--- What is being asked ---
From first line to last, write out the data precisely as shown.

### Records provided

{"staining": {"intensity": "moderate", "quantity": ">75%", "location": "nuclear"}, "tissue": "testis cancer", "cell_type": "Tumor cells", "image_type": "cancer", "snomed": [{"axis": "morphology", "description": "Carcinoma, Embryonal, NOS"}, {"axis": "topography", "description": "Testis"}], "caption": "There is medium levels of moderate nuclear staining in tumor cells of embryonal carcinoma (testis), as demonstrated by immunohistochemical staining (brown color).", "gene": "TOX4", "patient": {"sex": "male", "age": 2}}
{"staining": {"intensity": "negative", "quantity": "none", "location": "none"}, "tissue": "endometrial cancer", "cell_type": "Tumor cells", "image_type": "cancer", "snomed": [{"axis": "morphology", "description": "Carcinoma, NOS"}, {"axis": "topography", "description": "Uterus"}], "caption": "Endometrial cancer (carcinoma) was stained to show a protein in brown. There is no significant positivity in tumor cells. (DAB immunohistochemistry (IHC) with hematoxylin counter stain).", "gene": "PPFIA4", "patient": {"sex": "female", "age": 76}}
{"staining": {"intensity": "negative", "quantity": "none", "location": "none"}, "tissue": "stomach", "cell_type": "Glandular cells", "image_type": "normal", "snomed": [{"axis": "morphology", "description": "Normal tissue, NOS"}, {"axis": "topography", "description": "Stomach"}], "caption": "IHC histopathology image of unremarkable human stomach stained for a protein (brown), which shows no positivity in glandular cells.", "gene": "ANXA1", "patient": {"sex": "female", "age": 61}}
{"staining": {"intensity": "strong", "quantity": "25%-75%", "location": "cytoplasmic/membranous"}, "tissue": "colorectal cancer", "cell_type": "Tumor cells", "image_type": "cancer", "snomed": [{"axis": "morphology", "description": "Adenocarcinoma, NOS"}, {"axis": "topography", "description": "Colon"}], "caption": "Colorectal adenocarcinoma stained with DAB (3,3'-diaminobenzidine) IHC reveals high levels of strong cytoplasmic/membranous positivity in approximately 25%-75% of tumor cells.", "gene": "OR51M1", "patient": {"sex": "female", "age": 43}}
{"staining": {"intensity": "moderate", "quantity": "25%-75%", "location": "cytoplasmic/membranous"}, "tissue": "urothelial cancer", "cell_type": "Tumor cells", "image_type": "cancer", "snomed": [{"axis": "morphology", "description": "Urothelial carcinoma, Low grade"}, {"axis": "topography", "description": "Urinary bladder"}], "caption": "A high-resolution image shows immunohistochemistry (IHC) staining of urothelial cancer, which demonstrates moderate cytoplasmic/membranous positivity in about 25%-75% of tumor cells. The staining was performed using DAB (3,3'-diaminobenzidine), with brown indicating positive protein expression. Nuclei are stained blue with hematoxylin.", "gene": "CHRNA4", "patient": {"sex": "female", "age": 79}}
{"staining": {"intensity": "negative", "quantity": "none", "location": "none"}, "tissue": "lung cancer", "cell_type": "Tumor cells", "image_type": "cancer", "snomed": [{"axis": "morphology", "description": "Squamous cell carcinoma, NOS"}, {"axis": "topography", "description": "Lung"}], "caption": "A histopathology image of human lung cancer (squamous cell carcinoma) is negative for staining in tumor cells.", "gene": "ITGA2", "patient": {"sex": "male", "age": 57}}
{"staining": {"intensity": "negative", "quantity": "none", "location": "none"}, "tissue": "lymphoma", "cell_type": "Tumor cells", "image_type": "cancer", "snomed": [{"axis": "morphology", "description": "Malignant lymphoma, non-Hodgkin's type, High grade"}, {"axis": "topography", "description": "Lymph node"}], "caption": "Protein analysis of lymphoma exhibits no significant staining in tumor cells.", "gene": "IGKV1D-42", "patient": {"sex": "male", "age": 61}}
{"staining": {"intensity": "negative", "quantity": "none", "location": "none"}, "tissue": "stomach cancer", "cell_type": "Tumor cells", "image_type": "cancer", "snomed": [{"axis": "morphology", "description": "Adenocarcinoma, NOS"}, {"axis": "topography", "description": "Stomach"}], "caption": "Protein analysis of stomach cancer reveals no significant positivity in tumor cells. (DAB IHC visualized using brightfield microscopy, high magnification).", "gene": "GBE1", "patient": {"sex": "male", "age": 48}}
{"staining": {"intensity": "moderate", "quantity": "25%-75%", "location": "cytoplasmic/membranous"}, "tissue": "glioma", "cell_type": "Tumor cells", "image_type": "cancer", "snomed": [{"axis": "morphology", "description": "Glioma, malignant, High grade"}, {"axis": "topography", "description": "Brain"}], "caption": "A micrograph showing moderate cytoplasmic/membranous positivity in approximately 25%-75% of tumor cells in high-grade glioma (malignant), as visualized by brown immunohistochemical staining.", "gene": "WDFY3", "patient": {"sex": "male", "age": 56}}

######

--- Expected answer ---
{"staining": {"intensity": "moderate", "quantity": ">75%", "location": "nuclear"}, "tissue": "testis cancer", "cell_type": "Tumor cells", "image_type": "cancer", "snomed": [{"axis": "morphology", "description": "Carcinoma, Embryonal, NOS"}, {"axis": "topography", "description": "Testis"}], "caption": "There is medium levels of moderate nuclear staining in tumor cells of embryonal carcinoma (testis), as demonstrated by immunohistochemical staining (brown color).", "gene": "TOX4", "patient": {"sex": "male", "age": 2}}
{"staining": {"intensity": "negative", "quantity": "none", "location": "none"}, "tissue": "endometrial cancer", "cell_type": "Tumor cells", "image_type": "cancer", "snomed": [{"axis": "morphology", "description": "Carcinoma, NOS"}, {"axis": "topography", "description": "Uterus"}], "caption": "Endometrial cancer (carcinoma) was stained to show a protein in brown. There is no significant positivity in tumor cells. (DAB immunohistochemistry (IHC) with hematoxylin counter stain).", "gene": "PPFIA4", "patient": {"sex": "female", "age": 76}}
{"staining": {"intensity": "negative", "quantity": "none", "location": "none"}, "tissue": "stomach", "cell_type": "Glandular cells", "image_type": "normal", "snomed": [{"axis": "morphology", "description": "Normal tissue, NOS"}, {"axis": "topography", "description": "Stomach"}], "caption": "IHC histopathology image of unremarkable human stomach stained for a protein (brown), which shows no positivity in glandular cells.", "gene": "ANXA1", "patient": {"sex": "female", "age": 61}}
{"staining": {"intensity": "strong", "quantity": "25%-75%", "location": "cytoplasmic/membranous"}, "tissue": "colorectal cancer", "cell_type": "Tumor cells", "image_type": "cancer", "snomed": [{"axis": "morphology", "description": "Adenocarcinoma, NOS"}, {"axis": "topography", "description": "Colon"}], "caption": "Colorectal adenocarcinoma stained with DAB (3,3'-diaminobenzidine) IHC reveals high levels of strong cytoplasmic/membranous positivity in approximately 25%-75% of tumor cells.", "gene": "OR51M1", "patient": {"sex": "female", "age": 43}}
{"staining": {"intensity": "moderate", "quantity": "25%-75%", "location": "cytoplasmic/membranous"}, "tissue": "urothelial cancer", "cell_type": "Tumor cells", "image_type": "cancer", "snomed": [{"axis": "morphology", "description": "Urothelial carcinoma, Low grade"}, {"axis": "topography", "description": "Urinary bladder"}], "caption": "A high-resolution image shows immunohistochemistry (IHC) staining of urothelial cancer, which demonstrates moderate cytoplasmic/membranous positivity in about 25%-75% of tumor cells. The staining was performed using DAB (3,3'-diaminobenzidine), with brown indicating positive protein expression. Nuclei are stained blue with hematoxylin.", "gene": "CHRNA4", "patient": {"sex": "female", "age": 79}}
{"staining": {"intensity": "negative", "quantity": "none", "location": "none"}, "tissue": "lung cancer", "cell_type": "Tumor cells", "image_type": "cancer", "snomed": [{"axis": "morphology", "description": "Squamous cell carcinoma, NOS"}, {"axis": "topography", "description": "Lung"}], "caption": "A histopathology image of human lung cancer (squamous cell carcinoma) is negative for staining in tumor cells.", "gene": "ITGA2", "patient": {"sex": "male", "age": 57}}
{"staining": {"intensity": "negative", "quantity": "none", "location": "none"}, "tissue": "lymphoma", "cell_type": "Tumor cells", "image_type": "cancer", "snomed": [{"axis": "morphology", "description": "Malignant lymphoma, non-Hodgkin's type, High grade"}, {"axis": "topography", "description": "Lymph node"}], "caption": "Protein analysis of lymphoma exhibits no significant staining in tumor cells.", "gene": "IGKV1D-42", "patient": {"sex": "male", "age": 61}}
{"staining": {"intensity": "negative", "quantity": "none", "location": "none"}, "tissue": "stomach cancer", "cell_type": "Tumor cells", "image_type": "cancer", "snomed": [{"axis": "morphology", "description": "Adenocarcinoma, NOS"}, {"axis": "topography", "description": "Stomach"}], "caption": "Protein analysis of stomach cancer reveals no significant positivity in tumor cells. (DAB IHC visualized using brightfield microscopy, high magnification).", "gene": "GBE1", "patient": {"sex": "male", "age": 48}}
{"staining": {"intensity": "moderate", "quantity": "25%-75%", "location": "cytoplasmic/membranous"}, "tissue": "glioma", "cell_type": "Tumor cells", "image_type": "cancer", "snomed": [{"axis": "morphology", "description": "Glioma, malignant, High grade"}, {"axis": "topography", "description": "Brain"}], "caption": "A micrograph showing moderate cytoplasmic/membranous positivity in approximately 25%-75% of tumor cells in high-grade glioma (malignant), as visualized by brown immunohistochemical staining.", "gene": "WDFY3", "patient": {"sex": "male", "age": 56}}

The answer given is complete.